12 November 2009

The way the wind blows...

Now, i love Gamerswithjobs.com but sometimes i find (as with elsewhere) that i am at odds with the site's wordsmiths. This article is a case in point.

My main problem is the thesis behind the reasoning. Elysium speaks about how not supporting DLC, microtransactions and other piecemeal efforts that the gaming industry has introduced over the last ten years is resulting in the companies being unprofitable. He's railing against "the haters" to use a common phrase these days. To which he leads us to this part:

I hate to be dire, but I’ve seen 3 years of the Bobby Kotick doctrine, and if that’s what the future for companies like EA and TakeTwo and THQ is going to be then we’re going to sit back in a few years and long for the day when we got to whine about Day-1 DLC in a game like Dragon Age. Let me describe the future I see. Subscription based services married with microtransactions. Hobbled initial releases where the DLC is not just an optional quest, but key game mechanics. One-time required online authentication that prevents multi-player for used games. A virtual death of games like Mirror’s Edge, Dead Space, Ghostbusters, Brutal Legend, Borderlands or Dragon Age.

Of course, he doesn't see the opposite side of the story. The people who don't support those methods saw this writing on the wall years ago. Seriously, he's so far behind the curve that it's unfunny. I never supported DRM, DLC, microtransactions etc because i saw that it would lead to a future where we were nickel-and-dimed and it's strange that we could come to the same end through different conclusions.

On his worry that we won't see those innovative games? I don't have the same fear. There will always be companies willing to innovate and therefore people who want innovative products and therefore people who will pay for those innovative products. Innovation will not die because the current way of making the high-end games is unprofitable.

Also, on that note, why the hell are they unprofitable? Games were profitable 10 years ago... they were profitable during the last console generation.... some of them are even profitable nowadays and the market for games has increased by a huge amount. So what the hell is going on? Well, it comes down to this: The game companies (developers, publishers) are making products that make no financial sense and i don't mean that in the risk/reward way. We're not talking about releasing a hardcore product on the Wii (primarily casual market system), we're talking about just making a game which doesn't cost so much that it requires 2 million sales at full price to break even when there's not a large enough market to support that sort of sell-through rate for very many games. I've made this point before, but developers and publishers have no one else to blame for making games that are so expensive. Consumers were pretty happy with the lower graphics available five years ago but instead of moving forward slowly and growing their audience, they really jumped the gun with the Xbox 360 and PS3 - pushing almost more-than-state-of-the-art hardware - and in the process increased the development costs of a game by an order of magnitude and are now complaining when they don't make a return on their investment. Worse still, they've managed to convince a portion of their userbase that it's all down to a failure on the consumer's part that these problems are now rearing their heads for gaming companies. The worst part of his spiel is that he acknowledges that the game industry have backed a model that doesn't work but haven't changed it. If this were a conversation about the music industry then he would be chastising them for making the same decision.... why the difference?
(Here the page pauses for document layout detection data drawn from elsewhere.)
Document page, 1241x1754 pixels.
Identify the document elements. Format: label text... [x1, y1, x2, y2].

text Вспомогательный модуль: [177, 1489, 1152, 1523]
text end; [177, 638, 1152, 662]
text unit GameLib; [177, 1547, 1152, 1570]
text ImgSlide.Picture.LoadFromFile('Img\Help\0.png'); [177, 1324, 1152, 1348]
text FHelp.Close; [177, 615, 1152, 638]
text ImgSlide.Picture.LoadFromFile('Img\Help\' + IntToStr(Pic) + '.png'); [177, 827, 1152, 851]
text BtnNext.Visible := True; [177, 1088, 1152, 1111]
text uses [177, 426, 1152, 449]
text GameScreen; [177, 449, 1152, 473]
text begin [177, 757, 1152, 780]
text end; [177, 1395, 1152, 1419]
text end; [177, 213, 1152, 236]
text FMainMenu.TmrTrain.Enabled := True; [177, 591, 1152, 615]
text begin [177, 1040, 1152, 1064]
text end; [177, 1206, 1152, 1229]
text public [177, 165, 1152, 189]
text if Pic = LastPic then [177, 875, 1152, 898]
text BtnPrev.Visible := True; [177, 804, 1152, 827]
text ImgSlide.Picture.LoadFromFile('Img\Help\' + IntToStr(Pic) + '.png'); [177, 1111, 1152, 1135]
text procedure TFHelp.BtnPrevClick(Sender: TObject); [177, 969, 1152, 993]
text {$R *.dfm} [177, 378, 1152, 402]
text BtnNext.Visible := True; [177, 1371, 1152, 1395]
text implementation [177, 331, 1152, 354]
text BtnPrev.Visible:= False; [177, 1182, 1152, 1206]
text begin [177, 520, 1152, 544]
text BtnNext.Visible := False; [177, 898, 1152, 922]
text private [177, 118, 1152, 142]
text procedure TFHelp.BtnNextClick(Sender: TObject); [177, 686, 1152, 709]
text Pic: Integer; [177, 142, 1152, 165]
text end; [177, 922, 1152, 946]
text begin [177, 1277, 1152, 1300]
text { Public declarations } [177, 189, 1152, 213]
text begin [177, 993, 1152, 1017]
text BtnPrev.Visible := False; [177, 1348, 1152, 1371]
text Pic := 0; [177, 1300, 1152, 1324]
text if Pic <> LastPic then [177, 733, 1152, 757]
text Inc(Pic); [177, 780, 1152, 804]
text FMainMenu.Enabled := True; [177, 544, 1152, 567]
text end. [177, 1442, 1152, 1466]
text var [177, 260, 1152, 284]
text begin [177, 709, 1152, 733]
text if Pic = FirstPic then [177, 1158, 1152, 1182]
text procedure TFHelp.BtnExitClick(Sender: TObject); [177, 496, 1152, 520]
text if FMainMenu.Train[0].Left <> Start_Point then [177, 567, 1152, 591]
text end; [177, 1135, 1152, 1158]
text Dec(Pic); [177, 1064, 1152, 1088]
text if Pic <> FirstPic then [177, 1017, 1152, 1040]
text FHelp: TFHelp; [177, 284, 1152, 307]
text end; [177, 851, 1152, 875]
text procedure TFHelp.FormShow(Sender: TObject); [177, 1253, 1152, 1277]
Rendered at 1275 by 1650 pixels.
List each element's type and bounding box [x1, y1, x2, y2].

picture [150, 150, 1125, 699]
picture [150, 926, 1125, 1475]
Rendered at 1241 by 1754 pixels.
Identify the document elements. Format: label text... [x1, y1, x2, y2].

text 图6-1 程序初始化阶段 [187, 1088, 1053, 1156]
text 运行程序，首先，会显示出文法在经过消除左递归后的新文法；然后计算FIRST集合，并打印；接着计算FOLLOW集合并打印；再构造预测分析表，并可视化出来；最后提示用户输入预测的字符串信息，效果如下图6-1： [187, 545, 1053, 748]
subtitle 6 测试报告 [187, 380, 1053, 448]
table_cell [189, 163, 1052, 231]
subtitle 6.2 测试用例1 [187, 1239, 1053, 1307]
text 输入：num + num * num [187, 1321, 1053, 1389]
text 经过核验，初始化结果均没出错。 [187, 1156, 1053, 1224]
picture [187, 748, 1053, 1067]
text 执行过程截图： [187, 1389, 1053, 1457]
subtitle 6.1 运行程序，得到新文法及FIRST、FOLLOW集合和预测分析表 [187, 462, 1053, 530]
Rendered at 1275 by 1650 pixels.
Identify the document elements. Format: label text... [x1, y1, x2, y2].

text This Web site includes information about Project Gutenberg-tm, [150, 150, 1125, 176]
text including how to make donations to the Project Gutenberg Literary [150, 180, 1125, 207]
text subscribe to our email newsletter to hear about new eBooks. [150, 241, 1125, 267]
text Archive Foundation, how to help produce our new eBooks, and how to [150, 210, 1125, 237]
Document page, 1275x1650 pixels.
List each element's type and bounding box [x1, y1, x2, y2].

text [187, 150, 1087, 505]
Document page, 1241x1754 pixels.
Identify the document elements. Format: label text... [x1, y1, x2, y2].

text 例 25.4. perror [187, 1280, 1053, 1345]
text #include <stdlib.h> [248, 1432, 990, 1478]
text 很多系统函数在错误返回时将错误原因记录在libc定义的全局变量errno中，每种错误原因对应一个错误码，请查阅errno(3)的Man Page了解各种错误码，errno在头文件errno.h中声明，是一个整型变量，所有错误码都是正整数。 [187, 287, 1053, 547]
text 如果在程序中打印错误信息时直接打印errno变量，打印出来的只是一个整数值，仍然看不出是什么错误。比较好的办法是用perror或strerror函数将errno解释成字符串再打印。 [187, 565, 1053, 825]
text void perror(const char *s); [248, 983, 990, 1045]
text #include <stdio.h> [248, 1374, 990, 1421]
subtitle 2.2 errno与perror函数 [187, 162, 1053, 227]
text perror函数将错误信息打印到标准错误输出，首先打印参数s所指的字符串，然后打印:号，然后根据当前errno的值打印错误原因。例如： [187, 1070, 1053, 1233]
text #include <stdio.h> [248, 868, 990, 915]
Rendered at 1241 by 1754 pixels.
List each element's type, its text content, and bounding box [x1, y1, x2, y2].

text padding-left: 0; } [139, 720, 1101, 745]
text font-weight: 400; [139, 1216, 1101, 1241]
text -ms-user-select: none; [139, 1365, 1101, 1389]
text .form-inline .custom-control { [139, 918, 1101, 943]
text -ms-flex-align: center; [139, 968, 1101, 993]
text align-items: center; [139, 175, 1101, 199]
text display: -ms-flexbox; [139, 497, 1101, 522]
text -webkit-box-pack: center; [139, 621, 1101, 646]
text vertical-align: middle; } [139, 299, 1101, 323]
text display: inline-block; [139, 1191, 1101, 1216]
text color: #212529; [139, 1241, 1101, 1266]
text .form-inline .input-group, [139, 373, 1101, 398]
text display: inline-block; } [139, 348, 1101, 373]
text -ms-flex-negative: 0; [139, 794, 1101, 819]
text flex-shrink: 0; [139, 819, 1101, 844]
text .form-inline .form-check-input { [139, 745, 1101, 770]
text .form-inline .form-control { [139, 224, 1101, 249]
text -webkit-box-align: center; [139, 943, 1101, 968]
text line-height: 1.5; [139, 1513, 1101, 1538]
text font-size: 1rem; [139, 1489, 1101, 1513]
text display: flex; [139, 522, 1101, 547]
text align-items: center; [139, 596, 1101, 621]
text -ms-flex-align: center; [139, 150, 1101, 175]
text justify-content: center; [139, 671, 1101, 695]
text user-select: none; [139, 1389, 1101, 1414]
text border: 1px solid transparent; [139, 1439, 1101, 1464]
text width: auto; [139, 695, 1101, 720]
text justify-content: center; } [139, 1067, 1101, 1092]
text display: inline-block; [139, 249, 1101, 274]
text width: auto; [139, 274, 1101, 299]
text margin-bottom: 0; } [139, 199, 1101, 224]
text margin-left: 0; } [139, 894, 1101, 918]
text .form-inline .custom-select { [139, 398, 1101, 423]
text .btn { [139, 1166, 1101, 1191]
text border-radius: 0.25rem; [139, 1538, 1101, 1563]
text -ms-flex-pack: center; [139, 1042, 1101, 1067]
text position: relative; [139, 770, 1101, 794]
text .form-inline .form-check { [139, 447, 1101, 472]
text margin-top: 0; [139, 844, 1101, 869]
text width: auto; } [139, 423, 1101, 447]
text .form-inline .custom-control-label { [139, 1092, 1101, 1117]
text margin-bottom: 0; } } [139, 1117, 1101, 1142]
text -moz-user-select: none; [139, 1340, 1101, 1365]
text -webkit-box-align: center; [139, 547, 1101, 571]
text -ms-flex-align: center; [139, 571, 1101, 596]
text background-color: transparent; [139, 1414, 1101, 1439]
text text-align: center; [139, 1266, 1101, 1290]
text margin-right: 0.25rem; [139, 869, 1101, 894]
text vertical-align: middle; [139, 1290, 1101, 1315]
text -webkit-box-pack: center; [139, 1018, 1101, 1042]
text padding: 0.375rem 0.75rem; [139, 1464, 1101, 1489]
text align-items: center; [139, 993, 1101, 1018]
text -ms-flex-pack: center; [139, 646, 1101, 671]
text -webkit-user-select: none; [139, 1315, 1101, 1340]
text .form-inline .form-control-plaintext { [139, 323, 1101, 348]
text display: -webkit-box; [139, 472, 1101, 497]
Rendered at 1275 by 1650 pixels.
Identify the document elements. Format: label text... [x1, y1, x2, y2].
Moving on to the piracy issue.... piracy has pretty much stayed constant on consoles and PC over the last 10 years. I mean, even if it has only grown 10% since 2000, that's still an 80% piracy rate if you take the most recent developer studies to date, the small jump to 90% just doesn't make that big of a difference. Further adding credence to this line of thinking is the fact that a large proportion of developers in the UK do not view piracy as a real threat to a game.

Finally, the nail in the coffin of his argument (from my point of view) is this:

Gamers have waged their own zealot war against a changing marketplace, irresponsibly made unreasonable decisions about their entitlements and bent the rules as they see fit to get what they think they’ve got coming.

[...]

Let me put it this way, if having Day-one DLC in a game like Dragon Age means that Bioware gets to make the sequel, and not having it means they don’t, I will happily take the opportunity to make my informed purchasing choice and I will fold my arms and look sternly at those who gripe and complain.

[...]

If you want an industry that can take chances. If you want an industry that can be agile and adaptable to niche demands. If you want publishers that are willing to explore new IPs and put resources behind projects like Dragon Age, then you, my stubborn and well-intentioned comrades, need to turn down the righteous fury.

It's a classic mistake and one that many others have made before him. It's also another thing i've highlighted here in the past. I'll let you into the secret one more time:

The hardcore gamers - especially those on PC - are a small part of the market. Out of that small part of the market the people who find DRM, DLC etc offensive on whatever level are an even smaller part. We're talking about a noisy but financially inconsequential part of the gaming market. Any action we take, any stance we make.... any code we break, any line we stake..... we'll be inconsequential....

We don't affect the bottom line on very many games and it's incredibly egotistical to think that we do.